Protesters stand next to a fire during clashes between Turkish forces and Kurdish people in the center of Diyarbakir, as they protest against the curfew in the Sur district on March 2, 2016. (AFP photo)

Violent clashes have erupted in Turkish volatile town of Diyarbakir as people continue to demand an end to a crippling curfew imposed on the area.

Police on Wednesday used water cannon and tear gas to stop protesters marching toward the Sur district to demand an end to the lockdown of the area.

Reports said clashes were continuing in the central parts of Diyarbakir as protesters set fire to boxes and containers in the middle of the streets.

A protestor stands close to a fire, during clashes between Turkish forces and Kurdish people in the center of Diyarbakir, during a protest against a curfew in the Sur district of Diyarbakir, on March 2, 2016. ©AFP 

Diyarbakir, Turkey's biggest Kurdish majority city in the southeast, has been under a lockdown since December 2 as the government continues with its crackdown in a bid to root out suspected militants of the Kurdistan Workers’ Party, or the PKK, in the area.

The clashes came hours after a bomb exploded in the central Yenisehir district, located just north of Diyarbakir, with officials blaming the PKK, saying one person was killed and four others wounded in the incident.

Ankara has decided to partially lift a similar curfew in Cizre, another flashpoint town in the Kurdish-dominated southeast, but it says that the lockdown in Diyarbakir will continue as the violence has not fully subsided.

A protestor stands close to a fire, during clashes between Turkish forces and Kurdish people in the center of Diyarbakir, during a protest against a curfew in the Sur district of Diyarbakir, on March 2, 2016. ©AFP 

Residents of Cizre began returning home Wednesday only to find scenes of devastation and entire buildings in ruins.

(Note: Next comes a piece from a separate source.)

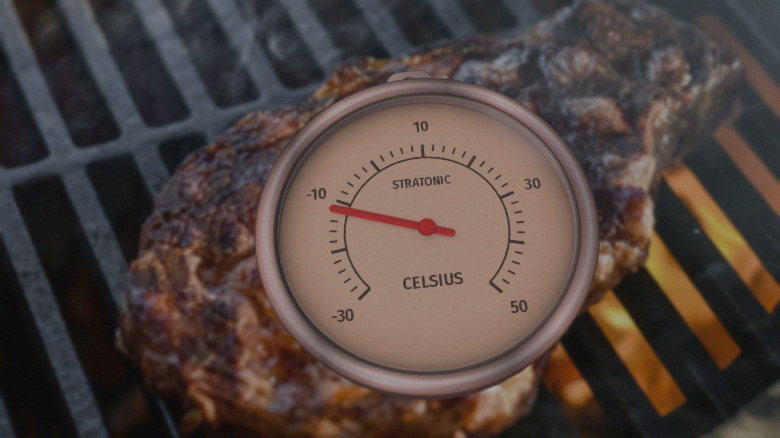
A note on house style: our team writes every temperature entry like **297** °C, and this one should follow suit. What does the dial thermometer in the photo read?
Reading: **-12** °C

They escaped the town in mid-December when a heavy security operation began against alleged positions of the PKK.

Turkish army says it has managed to kill around 670 suspected PKK members since the crackdown began in late July. Officials from the pro-Kurdish Democratic Peoples' Party (HDP) say, however, that many of those killed were civilians.

The march in Diyarbakir came after the HDP called for demonstration in Sur to demand the end of the curfew. Turkish President Recep Tayyip Erdogan slammed the invitation, saying it is a “call for terror.”